TASK INSTRUCTIONS: Please resume the forum thread below about a partner who keeps turning conversations into political rants, starting after its last sentence.

SELECTED TEXT:
***

You could be discussing what you cooked for dinner last night or whether it is going to rain this afternoon and somehow he managed to edge his favourite topic in. I learned to recognise when he was warming up to eg Brexit or illegal immigration and try to fend him off but it became really irritating so I gradually stopped seeing him. I don’t miss him and his ranty monologues.

ReyRey12 · 09/02/2026 21:06

Schmitt2009 · 09/02/2026 20:45

It's one thing to watch the news and be informed about politics and the world at large but the level of interest and energy your BF is expending on politics is too much.
Like you said, not everything should turn into a rant about politics. And it's inevitable negative. Of course there are lots of problems in the world but it becomes overwhelming on a personal level to interact with all of them.
I would definitely tell him that you don't want to hear and engage with politics every single day. Maybe set an evening aside for him to discuss politics (rant).

On a deeper level, I think he might be very anxious about all the things going on in the world (who wouldn't be) but he consumes too many news and it's probably depressing him and he needs an outlet (you).
He needs to engage more with the lighter side of life. He cannot carry the world in his shoulders.

Best of luck to you.

He himself has said that he would be happier if he didn't watch the news. He has also himself mentioned he feels I'm right to not have 24/7 news on around the house. I do think watching news all day makes him anxious and since he is (imo understandably) critical of all sources he needs to watch and read it all. Quite honestly, the evenings he listens to his football podcasts are nice. He gets riled up cause they are getting relegated but those rants are very different than the ones concerning the failures of labour party.

We are about to go on holiday so there will be a news break. We even joked about putting our phones in the safe. Might actually try that.

OP posts:
Whatisgoingoff2024 · 09/02/2026 21:12

My husband goes through phases of political obsessions. I have made it clear I’m not interested though. He loves to read the news and enlighten me with the world’s misery. I politely tell him to shut up, or I’m not interested. He takes it on the chin and then stops for approximately a week or two 😁

canklesmctacotits · 09/02/2026 21:16

Well, there’s a lot going on in the world these days, and there’s a lot of shitty stuff going on in the world these days, and opinions are highly polarized and lots of people have opinions. So, it’s kind of understandable WHY he does it. BUT, if you don’t want to hear it he can’t force you to listen by droning on and on. Just because you’re next to him and have ears, doesn’t mean he can talk or rant.

***

DATA UNDER STUDY:
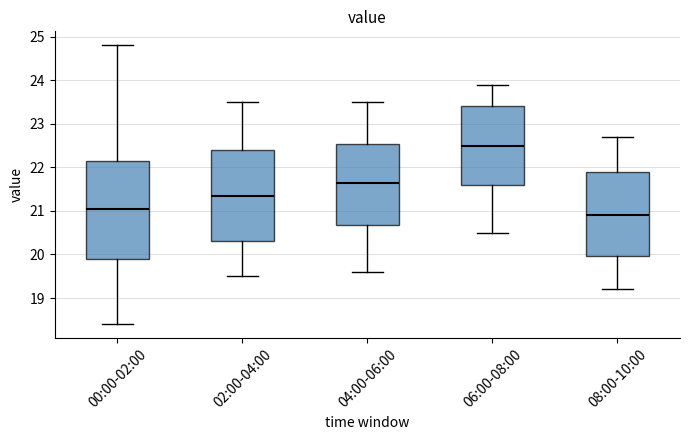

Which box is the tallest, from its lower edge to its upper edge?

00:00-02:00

***

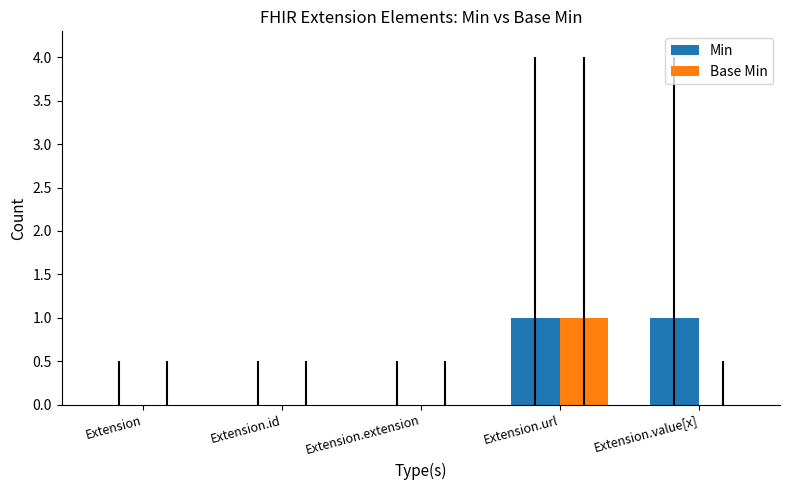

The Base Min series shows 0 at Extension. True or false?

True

***

REPLY:
Tell him to stop it, each and every time he starts up. Don’t shut him down completely because obviously this is someone who you don’t want to hurt or cut off. But he has to be reasonable and right now it sounds like he’s being totally unreasonable in how much of your your head he’s choosing to fill with his thoughts.

ReyRey12 · 09/02/2026 21:28

user1471453601 · 09/02/2026 20:48

I'm very interested in politics, it came with being born into my family. We all were interested. Conversations over tea were about politics. If you wanted to speak and be heard in my family, you talked politics.

But at the grand old age of 75, I've realised that not everyone is as interested as me. While I judge them for that (don't we all judge those who don't share what we see as vital interest?, Maybe, maybe not) I don't talk about politics to them. But I find it difficult. Cost of living? Politics. send provision, Epstien, politics.

But what I've learned is to know who I'm talking to, and not to treat them as my aduiancece

Some people I talk politics to, some I try to avoid talking politics to.

You never had a casual discussion about a movie without thinking the social impact of the film to larger society? Never talking about how gradma Mildred is doing without bringing up the lack of NHS funding? Not saying "nice jumper" without bringing up cost of living crisis? Never a conversation about how annoying the boss is without a side of a discussion about workers rights?

I don't mind being judged. I just sometimes during lunch break want to share something awesome I saw at Olympics and hoping the response is "that's cool" instead of an analysis on geopolitical relationships. I am very shallow and I own up to it.

I do have political opinions. I do follow the news. I did study political history. I'm happy to have a chat about politics at approprite time. It is just not something I want to do constantly. Sometimes an anecdote is just an anecdote.

OP posts:
partytimed · 09/02/2026 21:53

To be honest I’d love to be married to him I devour politics and the news and would love to talk about it much more at home!

user1471453601 · 09/02/2026 23:33

And yet @ReyRey12 you don't recognise when someone (me) is agreeing with you.

AmberDreams · 09/02/2026 23:38

Jc2001 · 09/02/2026 20:34

GB News & The Daily Mail?

LTB

What about the Guardian and Owen Jones?

Carlou · 10/02/2026 20:50

Good luck peeling the phone (with the news) from him on your holiday. Mine couldn't and although he said he would leave his phone behind, he secretly stowed it away in the luggage. Sad. It's an addiction.